## Your assignment
When you return the data, keep each character exactly as it appears.

++++++++++

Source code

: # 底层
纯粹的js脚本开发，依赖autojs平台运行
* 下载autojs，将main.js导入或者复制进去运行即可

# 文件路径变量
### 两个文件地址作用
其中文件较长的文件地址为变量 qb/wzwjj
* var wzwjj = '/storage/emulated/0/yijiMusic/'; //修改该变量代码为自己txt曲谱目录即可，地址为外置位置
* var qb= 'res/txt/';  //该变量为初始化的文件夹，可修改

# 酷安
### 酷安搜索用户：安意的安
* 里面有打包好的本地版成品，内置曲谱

++++++++++

## Result below
Source code

: # 底层
纯粹的js脚本开发，依赖autojs平台运行
* 下载autojs，将main.js导入或者复制进去运行即可

# 文件路径变量
### 两个文件地址作用
其中文件较长的文件地址为变量 qb/wzwjj
* var wzwjj = '/storage/emulated/0/yijiMusic/'; //修改该变量代码为自己txt曲谱目录即可，地址为外置位置
* var qb= 'res/txt/';  //该变量为初始化的文件夹，可修改

# 酷安
### 酷安搜索用户：安意的安
* 里面有打包好的本地版成品，内置曲谱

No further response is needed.